The explanation of the anthropic principle is what keeps Stephen Hawking up late at night thinking about gravity. Why are things so conducive for the creation and care of life? Because, really, as much as I complain about my ant-eaten trees and the fact that in three years the best I can say about my rhubarb is that it hasn't died, it really is amazing that any of us are still breathing. And I'm not just talking about that truck I almost pulled out in front of Saturday, but the electrical charge of the atoms in my lungs — so perfectly balanced to ensure I don't fall apart like one of Jean Grey's victims. Why is that?

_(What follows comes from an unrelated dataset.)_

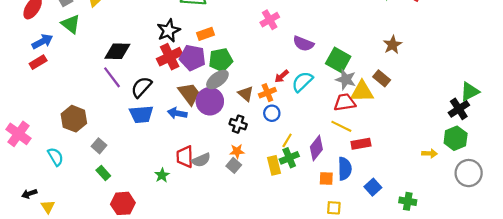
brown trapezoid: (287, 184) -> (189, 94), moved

Hawking says it's because there are a billion other cosmoses out there, and we happen to live in the one that can support life because if we didn't, we wouldn't have a whole lot to say about it. "Bah!" as Dogbert says. That's a numbers game. Evolutionists also reference Douglas Adams's sentient mud puddle. Perhaps it isn't the universe that is suited for us; perhaps we were formed to be suited to the universe. A universe with different electro-chemical-magnetic constants such that the cohesiveness of stars and planets is not even possible would have a different life form. Perhaps involving one or more of those extra seven dimensions we can't seem to get a handle on.
Do you realize what a can of worms "survival of the fittest" opens? With it, everything we do is bent on propagation of the species. We have no free will because all of our actions are controlled by chemicals and preprogrammed reactions to our environment.
How about the whole concept of millions of years of evolution?